__Travail à faire__:
**A.** Restituez à l'identique le passage du texte sur le triangle institutionnel européen qui commence à « Le triangle institutionnel ou » et se termine à « à valeur constitutionnelle). ».
**B.** D'après le texte sur le triangle institutionnel européen, quelle institution joue le rôle d'arbitre équilibrant les rapports institutionnels dans l'Union ?

__Texte source__:
* * * * * * *

Thibault Lamidel (étudiant en droit) nous livre une petite analyse de l'effet de l'entrée en vigueur du Traité de Lisbonne sur le triangle institutionnel européen. Cet article est publié simultanément sur le site de l'Alliance Géostratégique.
Le triangle institutionnel ou triangle décisionnel désigne les trois institutions principales au cœur de la gouvernance de l'Union Européenne. A savoir la Commission européenne, le Parlement européen et le Conseil de l'Union européenne (on préférera l'expression aussi usitée de Conseil des Ministres). Ce triangle ne saurait exister sans la Cour de Justice des Communautés Européennes (CJCE) qui joue le rôle d'arbitre équilibrant les rapports institutionnels dans l'Union (« l'équilibre institutionnel », à valeur constitutionnelle).

* * * * * * *

__Données__:
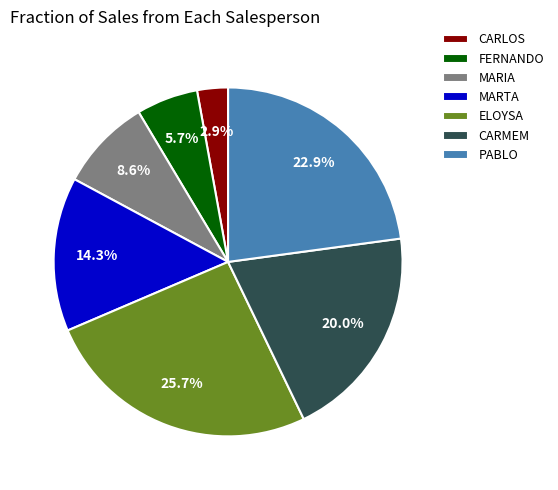

What is the ratio of the value at FERNANDO to the value at ELOYSA?

0.2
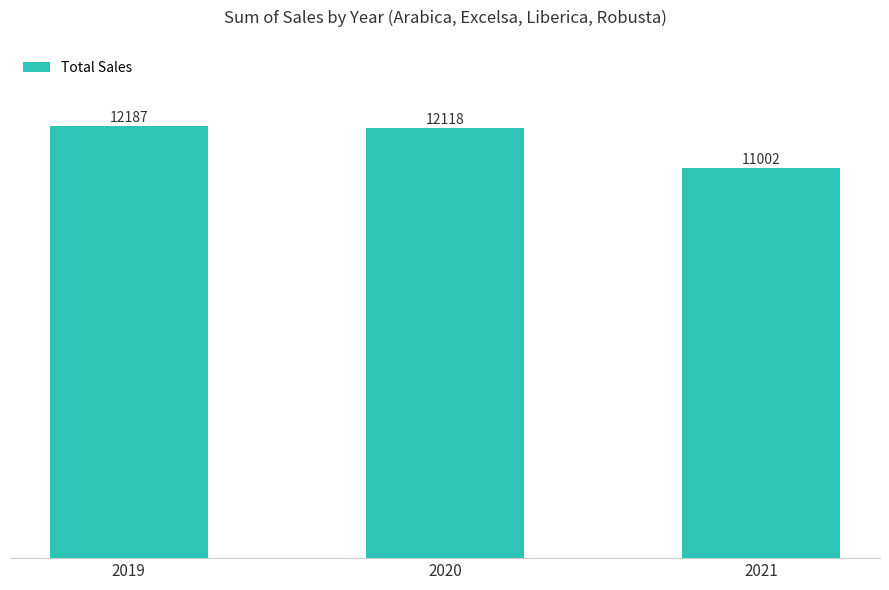

What is the value of the 1st bar from the left?

12187.2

* * * * * * *

__Exercices corrigés__:
**A.**
Le triangle institutionnel ou triangle décisionnel désigne les trois institutions principales au cœur de la gouvernance de l'Union Européenne. A savoir la Commission européenne, le Parlement européen et le Conseil de l'Union européenne (on préférera l'expression aussi usitée de Conseil des Ministres). Ce triangle ne saurait exister sans la Cour de Justice des Communautés Européennes (CJCE) qui joue le rôle d'arbitre équilibrant les rapports institutionnels dans l'Union (« l'équilibre institutionnel », à valeur constitutionnelle).

**B.** La Cour de Justice des Communautés Européennes (CJCE).